- _INHOUD VAN DE OPDRACHT_
Schrijf een vervolg op het interview over leeftijd en diversiteit in de reclame- en mediawereld dat direct aansluit op de laatste zin.

- _GEGEVEN TEKST_
::::
Diversiteit, of eerder het gebrek daaraan, is ook in de reclame- en mediawereld een hot item. Hoe zorgen we ervoor dat onze branche diverser wordt? Christiaan van Mansfeld, vierde in de reeks geïnterviewde ‘ervaringsdeskundigen’: ‘Door dit interview te geven word ik lid gemaakt van een club waarvan ik nooit gevraagd heb lid te zijn: de club van oude mensen. Laten we ophouden elkaar in hokjes te stoppen!’
Als international business director voor onder meer DDB reist Christiaan van Mansfeld de wereld over om internationale (pitch)projecten voor grote klanten te leiden. Zijn internationale blik klinkt door in zijn antwoord op het verzoek om dit interview, via WhatsApp:
‘Ik zou wel mee willen doen en in beginsel heb ik ook wel wat te melden, met name door mijn kennis van het werken in andere culturen. Ik kan je vertellen dat in het Midden-Oosten, Egypte en zelfs in Duitsland de grijze haren toch anders worden beleefd dan in Nederland en in de Verenigde Staten. En dat getreur over “Ok boomer” is helemaal de limit. Wie bepaalt eigenlijk wie er wel of niet (te) oud is?
‘Tegelijkertijd voel ik toch ook schroom. Ten eerste door het feit dat leeftijdsdiscriminatie volgens mij niet helemaal te vergelijken is met Mohammed die geen stageplek kan krijgen of een donkergekleurde kunstenaar (zijn eigen woorden) die er in de eerste klas van de trein op wordt gewezen dat hij in de eerste klas is gaan zitten. Vreselijk moet dat zijn!
::::
- _FRAGMENT UIT DATASET_
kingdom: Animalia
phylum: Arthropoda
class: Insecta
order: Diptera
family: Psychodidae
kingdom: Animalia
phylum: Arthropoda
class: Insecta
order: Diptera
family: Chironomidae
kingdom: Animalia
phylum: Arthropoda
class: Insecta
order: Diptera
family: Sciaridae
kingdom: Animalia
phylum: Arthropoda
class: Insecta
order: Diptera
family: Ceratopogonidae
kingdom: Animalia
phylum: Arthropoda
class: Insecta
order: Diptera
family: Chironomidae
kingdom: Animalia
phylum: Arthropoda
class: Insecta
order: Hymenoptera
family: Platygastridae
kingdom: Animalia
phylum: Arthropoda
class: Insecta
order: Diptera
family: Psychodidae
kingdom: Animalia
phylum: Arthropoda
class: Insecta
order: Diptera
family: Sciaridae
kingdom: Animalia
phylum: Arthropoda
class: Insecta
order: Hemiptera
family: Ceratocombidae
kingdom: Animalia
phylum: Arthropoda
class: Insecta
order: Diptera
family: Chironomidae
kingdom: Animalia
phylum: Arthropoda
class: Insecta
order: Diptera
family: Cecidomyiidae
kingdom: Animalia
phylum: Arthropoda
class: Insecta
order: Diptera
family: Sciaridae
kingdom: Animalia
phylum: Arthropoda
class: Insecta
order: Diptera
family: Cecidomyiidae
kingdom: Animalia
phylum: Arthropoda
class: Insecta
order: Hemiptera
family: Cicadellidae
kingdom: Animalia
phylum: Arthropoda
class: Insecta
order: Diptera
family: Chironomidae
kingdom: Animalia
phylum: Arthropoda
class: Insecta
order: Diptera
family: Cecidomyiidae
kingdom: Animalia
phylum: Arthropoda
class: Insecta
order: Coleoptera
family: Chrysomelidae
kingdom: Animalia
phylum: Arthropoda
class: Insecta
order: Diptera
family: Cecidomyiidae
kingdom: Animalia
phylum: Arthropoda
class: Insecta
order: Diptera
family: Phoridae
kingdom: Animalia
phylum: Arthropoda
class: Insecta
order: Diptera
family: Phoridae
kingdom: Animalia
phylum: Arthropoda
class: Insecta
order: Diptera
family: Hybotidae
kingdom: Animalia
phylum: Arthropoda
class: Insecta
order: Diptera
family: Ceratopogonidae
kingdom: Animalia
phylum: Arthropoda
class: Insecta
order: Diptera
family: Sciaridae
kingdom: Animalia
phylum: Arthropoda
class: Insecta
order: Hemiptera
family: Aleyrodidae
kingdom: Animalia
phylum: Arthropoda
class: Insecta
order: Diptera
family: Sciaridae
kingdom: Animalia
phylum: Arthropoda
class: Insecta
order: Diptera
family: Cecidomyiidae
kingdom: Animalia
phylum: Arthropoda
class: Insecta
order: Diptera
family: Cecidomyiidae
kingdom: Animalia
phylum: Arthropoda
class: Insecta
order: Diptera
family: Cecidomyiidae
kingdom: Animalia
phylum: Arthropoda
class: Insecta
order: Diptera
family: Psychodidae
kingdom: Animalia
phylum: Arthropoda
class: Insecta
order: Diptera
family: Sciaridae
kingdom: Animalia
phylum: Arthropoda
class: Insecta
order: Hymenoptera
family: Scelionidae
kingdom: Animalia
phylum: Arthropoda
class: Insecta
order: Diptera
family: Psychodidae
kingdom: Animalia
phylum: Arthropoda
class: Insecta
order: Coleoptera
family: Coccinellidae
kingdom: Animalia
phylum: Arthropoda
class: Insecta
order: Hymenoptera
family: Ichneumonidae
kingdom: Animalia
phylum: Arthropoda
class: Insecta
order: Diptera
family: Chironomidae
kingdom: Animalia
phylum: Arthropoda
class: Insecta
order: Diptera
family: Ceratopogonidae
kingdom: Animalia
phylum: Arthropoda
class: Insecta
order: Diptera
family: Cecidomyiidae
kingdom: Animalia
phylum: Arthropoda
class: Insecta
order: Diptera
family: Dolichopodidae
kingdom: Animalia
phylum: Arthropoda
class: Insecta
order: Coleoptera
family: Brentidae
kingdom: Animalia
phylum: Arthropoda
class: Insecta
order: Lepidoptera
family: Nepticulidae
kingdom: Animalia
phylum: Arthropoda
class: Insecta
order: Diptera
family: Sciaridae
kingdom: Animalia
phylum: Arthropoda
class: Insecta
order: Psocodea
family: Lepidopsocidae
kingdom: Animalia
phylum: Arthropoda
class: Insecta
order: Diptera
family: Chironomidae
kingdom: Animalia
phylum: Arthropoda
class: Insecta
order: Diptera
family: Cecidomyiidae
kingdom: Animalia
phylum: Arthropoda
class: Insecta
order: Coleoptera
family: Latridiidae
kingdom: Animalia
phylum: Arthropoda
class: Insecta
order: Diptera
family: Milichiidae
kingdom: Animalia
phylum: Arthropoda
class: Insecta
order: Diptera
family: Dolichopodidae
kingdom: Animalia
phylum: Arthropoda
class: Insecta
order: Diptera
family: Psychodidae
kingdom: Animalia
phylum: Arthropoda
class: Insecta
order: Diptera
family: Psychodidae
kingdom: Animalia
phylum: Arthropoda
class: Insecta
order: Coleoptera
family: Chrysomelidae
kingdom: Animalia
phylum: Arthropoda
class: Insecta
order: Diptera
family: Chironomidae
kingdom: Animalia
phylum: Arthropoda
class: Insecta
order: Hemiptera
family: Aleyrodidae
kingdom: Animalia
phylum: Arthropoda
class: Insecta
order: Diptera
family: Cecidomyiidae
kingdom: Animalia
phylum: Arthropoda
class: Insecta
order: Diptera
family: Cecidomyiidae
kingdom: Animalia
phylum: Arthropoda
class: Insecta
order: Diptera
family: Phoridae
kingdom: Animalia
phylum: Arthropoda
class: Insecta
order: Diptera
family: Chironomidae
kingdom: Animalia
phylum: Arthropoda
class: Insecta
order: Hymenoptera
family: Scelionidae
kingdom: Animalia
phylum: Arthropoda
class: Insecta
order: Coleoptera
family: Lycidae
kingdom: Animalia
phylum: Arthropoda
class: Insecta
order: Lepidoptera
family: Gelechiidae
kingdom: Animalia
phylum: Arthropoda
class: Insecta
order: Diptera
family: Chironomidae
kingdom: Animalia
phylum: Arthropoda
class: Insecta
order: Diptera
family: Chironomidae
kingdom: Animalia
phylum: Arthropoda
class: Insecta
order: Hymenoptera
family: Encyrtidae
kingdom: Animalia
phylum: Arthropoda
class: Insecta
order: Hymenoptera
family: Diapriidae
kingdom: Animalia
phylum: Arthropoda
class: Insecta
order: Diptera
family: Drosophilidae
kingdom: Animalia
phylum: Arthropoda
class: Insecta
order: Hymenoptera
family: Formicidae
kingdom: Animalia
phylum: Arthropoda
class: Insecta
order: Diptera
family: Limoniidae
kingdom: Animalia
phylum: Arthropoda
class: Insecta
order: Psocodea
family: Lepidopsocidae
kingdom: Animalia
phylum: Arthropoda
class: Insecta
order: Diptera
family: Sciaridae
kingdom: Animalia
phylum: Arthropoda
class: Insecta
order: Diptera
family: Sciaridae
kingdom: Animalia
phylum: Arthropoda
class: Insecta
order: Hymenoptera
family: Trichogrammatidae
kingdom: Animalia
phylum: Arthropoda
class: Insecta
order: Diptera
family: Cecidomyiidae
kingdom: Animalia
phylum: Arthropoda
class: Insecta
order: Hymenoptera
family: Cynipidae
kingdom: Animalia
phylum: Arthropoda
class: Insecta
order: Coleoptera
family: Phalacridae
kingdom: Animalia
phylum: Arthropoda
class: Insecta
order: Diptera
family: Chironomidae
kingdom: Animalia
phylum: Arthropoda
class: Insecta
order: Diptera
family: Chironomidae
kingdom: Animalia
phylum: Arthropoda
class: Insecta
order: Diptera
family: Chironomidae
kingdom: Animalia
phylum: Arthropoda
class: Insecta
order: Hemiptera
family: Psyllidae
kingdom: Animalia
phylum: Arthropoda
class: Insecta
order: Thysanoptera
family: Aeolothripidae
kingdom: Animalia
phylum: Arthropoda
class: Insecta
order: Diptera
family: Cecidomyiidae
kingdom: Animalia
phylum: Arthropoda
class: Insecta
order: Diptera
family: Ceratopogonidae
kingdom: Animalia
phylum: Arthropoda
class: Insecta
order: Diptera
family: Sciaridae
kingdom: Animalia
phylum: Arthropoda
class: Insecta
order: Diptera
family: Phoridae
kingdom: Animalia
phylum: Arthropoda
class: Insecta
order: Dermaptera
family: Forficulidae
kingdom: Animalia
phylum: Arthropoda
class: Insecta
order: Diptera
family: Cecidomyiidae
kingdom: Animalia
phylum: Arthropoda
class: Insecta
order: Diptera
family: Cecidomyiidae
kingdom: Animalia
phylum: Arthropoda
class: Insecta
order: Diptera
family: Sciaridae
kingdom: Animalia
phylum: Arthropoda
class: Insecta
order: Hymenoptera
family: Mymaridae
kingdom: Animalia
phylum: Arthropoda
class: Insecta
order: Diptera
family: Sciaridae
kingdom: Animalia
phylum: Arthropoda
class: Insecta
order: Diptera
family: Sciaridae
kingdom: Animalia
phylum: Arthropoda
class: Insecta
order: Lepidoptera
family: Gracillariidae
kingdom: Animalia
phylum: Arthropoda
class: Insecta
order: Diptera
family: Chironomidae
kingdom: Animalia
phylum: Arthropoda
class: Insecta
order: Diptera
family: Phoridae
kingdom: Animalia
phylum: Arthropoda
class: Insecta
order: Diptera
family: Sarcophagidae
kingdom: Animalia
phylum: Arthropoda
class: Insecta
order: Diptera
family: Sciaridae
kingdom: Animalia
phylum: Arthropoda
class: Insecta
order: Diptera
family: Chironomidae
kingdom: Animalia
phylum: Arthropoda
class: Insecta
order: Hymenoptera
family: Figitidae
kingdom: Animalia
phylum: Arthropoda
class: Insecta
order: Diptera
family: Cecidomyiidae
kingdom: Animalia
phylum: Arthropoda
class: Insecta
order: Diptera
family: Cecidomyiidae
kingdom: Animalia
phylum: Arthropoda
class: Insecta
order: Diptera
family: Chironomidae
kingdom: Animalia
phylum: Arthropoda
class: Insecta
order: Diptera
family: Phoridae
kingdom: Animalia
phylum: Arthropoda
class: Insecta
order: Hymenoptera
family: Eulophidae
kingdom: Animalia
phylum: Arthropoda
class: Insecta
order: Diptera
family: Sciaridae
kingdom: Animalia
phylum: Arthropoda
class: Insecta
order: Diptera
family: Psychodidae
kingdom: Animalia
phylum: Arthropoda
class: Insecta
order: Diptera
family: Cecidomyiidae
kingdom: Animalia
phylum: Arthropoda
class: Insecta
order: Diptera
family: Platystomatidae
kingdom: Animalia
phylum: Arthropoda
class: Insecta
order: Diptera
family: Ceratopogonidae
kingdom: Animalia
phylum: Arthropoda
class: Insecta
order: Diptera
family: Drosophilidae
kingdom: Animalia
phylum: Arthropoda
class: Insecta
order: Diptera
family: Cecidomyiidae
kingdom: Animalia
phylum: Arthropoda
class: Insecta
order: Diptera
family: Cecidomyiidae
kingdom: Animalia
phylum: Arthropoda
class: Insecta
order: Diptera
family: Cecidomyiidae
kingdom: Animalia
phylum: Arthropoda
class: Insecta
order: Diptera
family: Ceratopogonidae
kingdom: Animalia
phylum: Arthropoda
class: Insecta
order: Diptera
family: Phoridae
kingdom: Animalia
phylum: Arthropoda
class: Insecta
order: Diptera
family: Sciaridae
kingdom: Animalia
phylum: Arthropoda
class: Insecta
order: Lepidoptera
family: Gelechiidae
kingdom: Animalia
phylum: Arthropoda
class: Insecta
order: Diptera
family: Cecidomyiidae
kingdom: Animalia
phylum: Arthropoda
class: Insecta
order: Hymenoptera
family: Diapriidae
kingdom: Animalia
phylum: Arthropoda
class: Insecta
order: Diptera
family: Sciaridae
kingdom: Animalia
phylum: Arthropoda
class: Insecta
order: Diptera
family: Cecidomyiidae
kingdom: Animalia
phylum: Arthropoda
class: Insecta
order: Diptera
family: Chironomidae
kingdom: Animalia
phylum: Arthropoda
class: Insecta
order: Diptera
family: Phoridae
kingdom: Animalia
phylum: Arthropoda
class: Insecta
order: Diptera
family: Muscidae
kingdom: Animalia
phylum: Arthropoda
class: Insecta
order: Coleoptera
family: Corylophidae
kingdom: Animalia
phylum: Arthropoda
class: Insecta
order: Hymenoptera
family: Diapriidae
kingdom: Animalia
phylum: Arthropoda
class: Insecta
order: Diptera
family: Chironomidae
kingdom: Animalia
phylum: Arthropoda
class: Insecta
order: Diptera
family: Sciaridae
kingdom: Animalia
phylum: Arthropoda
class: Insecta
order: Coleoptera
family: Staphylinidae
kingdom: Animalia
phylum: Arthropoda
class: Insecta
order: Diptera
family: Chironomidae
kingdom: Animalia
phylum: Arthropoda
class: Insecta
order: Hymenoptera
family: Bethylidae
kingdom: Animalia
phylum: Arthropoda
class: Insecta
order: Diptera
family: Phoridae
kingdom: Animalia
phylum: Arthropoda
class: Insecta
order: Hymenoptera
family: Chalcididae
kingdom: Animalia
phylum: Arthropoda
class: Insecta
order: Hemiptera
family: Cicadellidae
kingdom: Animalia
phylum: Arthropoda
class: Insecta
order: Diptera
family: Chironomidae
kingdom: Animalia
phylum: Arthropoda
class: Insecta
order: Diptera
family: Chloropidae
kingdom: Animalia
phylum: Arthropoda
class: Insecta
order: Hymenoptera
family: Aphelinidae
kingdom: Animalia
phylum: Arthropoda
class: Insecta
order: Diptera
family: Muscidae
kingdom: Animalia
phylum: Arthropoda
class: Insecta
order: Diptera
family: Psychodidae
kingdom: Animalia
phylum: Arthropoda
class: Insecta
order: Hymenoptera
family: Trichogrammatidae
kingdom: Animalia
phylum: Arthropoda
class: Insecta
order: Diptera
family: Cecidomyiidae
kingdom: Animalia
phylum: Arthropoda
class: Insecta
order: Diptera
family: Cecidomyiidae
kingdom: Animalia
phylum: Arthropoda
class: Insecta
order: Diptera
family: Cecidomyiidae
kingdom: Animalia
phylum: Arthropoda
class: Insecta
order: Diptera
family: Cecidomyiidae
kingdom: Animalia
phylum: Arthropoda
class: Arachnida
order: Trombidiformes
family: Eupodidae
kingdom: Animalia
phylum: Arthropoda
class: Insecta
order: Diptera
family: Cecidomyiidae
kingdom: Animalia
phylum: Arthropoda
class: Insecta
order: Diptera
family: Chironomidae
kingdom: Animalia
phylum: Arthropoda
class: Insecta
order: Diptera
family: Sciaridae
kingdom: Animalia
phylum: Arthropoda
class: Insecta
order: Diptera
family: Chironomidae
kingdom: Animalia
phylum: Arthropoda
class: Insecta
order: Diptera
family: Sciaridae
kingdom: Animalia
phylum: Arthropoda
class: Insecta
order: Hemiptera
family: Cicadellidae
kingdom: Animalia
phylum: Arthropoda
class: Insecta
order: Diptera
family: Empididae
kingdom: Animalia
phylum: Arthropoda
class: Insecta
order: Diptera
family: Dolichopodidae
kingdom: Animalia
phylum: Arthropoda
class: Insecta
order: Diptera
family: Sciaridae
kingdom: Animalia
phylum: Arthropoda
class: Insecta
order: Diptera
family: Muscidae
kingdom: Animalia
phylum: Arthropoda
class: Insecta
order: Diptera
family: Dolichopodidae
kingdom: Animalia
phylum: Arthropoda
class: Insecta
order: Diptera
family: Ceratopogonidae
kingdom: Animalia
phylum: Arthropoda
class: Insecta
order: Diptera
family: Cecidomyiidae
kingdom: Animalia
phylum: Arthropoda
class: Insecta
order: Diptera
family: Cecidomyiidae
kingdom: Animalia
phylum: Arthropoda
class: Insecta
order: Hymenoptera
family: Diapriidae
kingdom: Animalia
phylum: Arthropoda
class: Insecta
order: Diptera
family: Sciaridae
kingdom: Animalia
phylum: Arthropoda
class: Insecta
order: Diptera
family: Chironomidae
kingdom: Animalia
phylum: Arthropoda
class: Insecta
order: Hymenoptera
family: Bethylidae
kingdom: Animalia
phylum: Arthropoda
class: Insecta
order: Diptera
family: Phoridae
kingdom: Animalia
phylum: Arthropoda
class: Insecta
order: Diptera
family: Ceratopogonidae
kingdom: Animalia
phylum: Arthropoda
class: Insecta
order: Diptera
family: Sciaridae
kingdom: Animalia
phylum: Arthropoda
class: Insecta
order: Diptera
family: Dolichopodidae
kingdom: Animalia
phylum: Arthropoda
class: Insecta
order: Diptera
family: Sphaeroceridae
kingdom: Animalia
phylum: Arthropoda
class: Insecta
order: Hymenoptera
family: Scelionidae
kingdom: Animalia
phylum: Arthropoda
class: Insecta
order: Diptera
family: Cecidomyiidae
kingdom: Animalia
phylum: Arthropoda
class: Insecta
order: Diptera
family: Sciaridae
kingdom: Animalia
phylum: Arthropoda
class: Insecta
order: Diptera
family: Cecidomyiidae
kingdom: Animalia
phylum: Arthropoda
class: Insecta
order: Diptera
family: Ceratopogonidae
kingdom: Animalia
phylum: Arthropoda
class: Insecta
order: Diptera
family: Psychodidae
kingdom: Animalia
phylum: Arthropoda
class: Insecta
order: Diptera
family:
::::
- _UITWERKING_
‘Maar ik voel ook de schroom wanneer ik met mijn familielid praat. Zij is geboren met een ernstige zichtbare handicap en kreeg toen ze klein was al slierten kinderen achter zich aan die schreeuwden: Heks, heks, toverheks! Op school werd ze op de achterste bank gezet omdat ze niet altijd makkelijk kon leren – niet gek als je ook voor tachtig procent doof bent. Puur op wilskracht haalde ze een hbo-diploma. Jarenlang werkte ze aan een universiteit maar ze miste promotie na promotie omdat “men” het toch beter vond dat ze de universiteit niet representeerde op buitenlandse congressen. “Ja, je bent natuurlijk in andere talen niet zo goed verstaanbaar”, kreeg ze te horen. Op haar vijftigste vloog ze eruit. Nu, bijna tien jaar later, zit ze nog steeds op de bank. Ondanks het feit dat ze het advies van een “LinkedIn-expert” opvolgde om geen foto van zichzelf op haar profielpagina te zetten.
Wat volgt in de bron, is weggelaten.